(Saved entries)
-- Opening Marker --

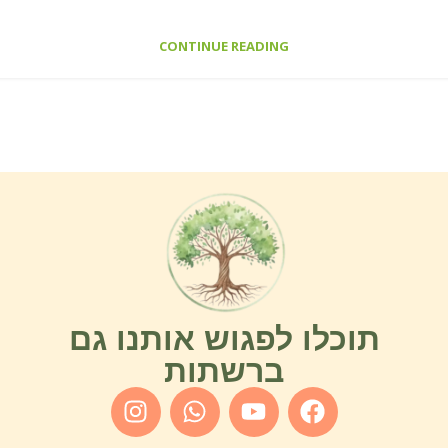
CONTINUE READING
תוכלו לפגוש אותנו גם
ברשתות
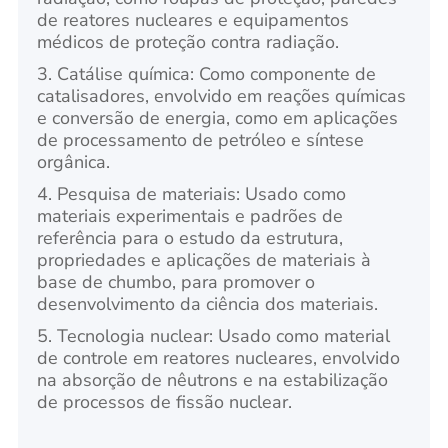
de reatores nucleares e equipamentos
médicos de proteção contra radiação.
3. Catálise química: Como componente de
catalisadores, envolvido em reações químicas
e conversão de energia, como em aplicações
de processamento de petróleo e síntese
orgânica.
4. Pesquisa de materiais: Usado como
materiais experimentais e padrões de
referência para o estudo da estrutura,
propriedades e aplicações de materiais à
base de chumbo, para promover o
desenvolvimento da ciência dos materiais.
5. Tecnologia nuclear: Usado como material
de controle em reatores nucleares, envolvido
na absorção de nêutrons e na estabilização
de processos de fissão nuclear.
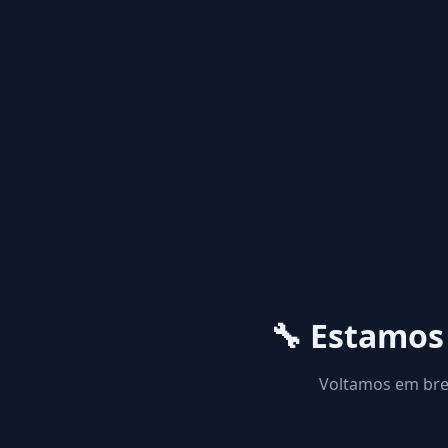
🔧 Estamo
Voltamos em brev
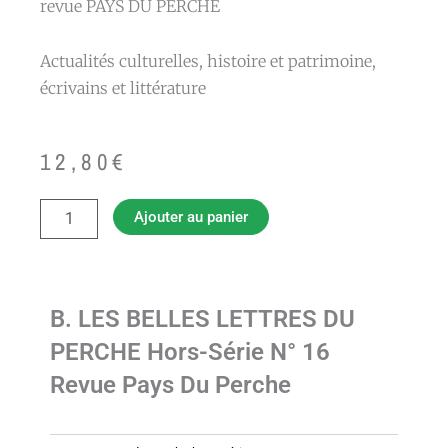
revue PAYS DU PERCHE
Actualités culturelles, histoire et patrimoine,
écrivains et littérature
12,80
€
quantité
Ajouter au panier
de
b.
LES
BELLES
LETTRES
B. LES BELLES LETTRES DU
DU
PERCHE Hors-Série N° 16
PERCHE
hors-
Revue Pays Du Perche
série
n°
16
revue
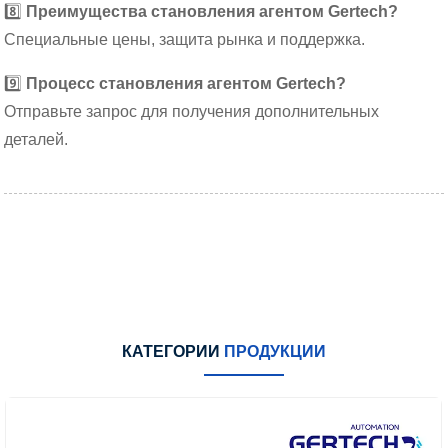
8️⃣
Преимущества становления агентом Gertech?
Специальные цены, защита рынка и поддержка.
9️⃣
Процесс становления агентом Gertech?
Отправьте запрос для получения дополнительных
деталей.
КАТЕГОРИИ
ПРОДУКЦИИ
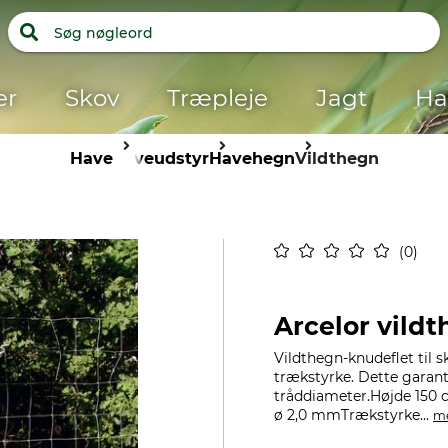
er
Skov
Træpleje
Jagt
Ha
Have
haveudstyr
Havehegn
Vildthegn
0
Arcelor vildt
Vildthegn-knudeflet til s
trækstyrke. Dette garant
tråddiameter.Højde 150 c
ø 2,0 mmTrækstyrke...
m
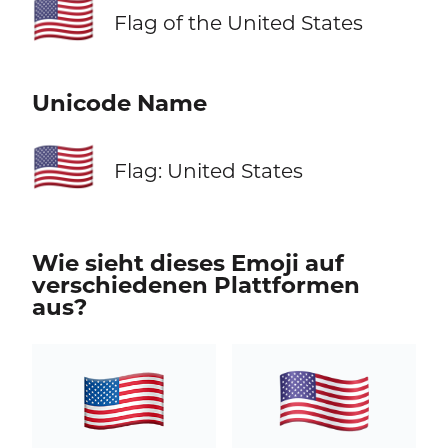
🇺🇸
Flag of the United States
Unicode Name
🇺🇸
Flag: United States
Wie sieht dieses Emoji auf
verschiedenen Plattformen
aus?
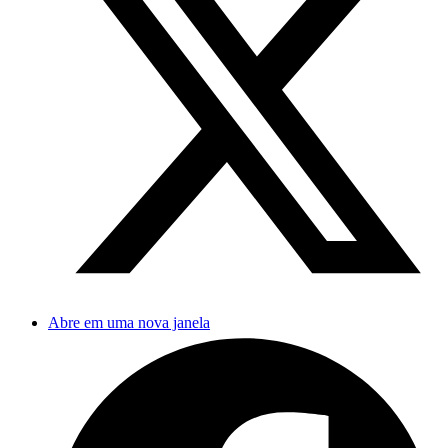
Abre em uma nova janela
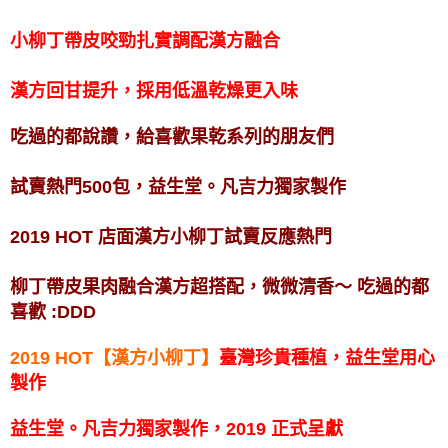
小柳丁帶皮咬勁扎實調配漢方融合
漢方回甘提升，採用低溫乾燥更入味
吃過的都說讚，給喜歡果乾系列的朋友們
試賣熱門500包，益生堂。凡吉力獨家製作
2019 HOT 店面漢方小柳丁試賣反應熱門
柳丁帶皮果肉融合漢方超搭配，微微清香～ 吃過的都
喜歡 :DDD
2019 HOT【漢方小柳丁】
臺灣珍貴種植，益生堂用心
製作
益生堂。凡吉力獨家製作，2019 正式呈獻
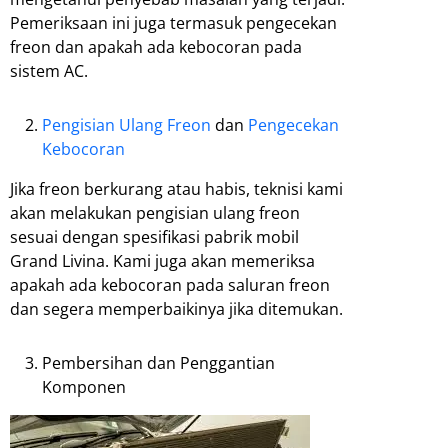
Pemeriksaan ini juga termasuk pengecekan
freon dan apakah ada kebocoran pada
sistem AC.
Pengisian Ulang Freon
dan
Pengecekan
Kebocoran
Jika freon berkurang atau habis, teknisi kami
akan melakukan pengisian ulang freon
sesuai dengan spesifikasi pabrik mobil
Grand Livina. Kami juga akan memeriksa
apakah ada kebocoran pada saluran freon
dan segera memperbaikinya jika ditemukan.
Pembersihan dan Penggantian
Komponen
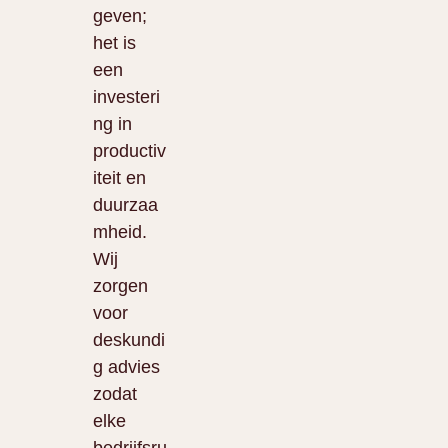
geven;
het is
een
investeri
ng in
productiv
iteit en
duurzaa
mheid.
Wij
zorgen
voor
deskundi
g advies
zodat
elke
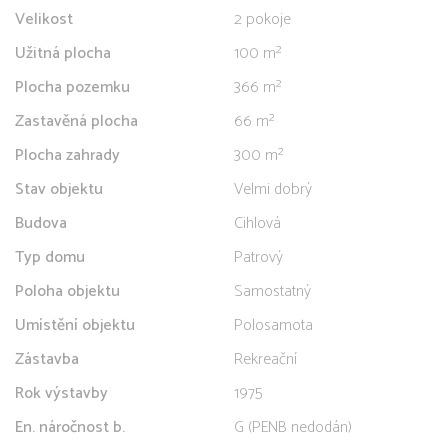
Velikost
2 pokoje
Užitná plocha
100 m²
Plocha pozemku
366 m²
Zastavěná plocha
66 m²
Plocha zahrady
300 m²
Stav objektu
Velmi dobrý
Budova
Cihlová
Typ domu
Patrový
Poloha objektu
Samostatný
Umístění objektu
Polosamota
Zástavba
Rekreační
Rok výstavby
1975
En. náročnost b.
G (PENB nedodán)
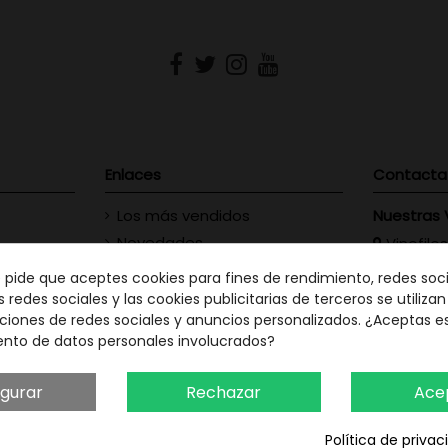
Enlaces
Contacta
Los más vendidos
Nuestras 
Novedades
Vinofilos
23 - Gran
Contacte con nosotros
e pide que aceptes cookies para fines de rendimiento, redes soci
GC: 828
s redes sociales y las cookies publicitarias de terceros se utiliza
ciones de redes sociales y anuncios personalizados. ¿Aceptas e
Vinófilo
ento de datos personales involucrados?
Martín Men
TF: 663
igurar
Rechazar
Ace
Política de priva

-- Closing Marker --
-- Opening Marker --

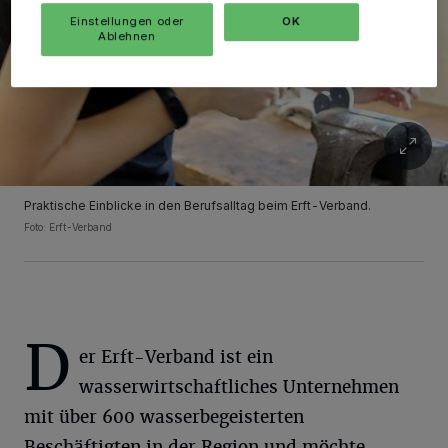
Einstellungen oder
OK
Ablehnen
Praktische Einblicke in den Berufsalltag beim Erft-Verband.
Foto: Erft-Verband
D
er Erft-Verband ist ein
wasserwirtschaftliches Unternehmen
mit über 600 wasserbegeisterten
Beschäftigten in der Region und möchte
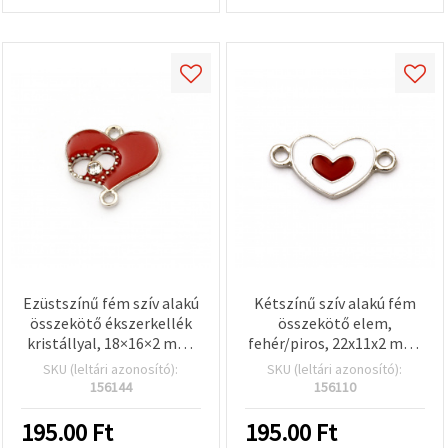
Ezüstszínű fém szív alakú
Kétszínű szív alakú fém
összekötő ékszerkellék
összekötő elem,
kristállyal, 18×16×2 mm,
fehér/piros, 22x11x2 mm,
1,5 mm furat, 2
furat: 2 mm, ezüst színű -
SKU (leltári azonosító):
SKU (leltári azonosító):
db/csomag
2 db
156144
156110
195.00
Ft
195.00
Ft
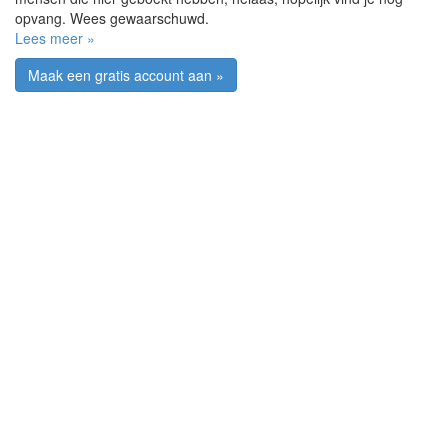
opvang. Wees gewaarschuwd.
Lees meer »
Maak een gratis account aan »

-- Closing Marker --

Where a line of the records includes "States", copy it.

COMPLETED EXERCISE
Flag of the United States
Flag: United States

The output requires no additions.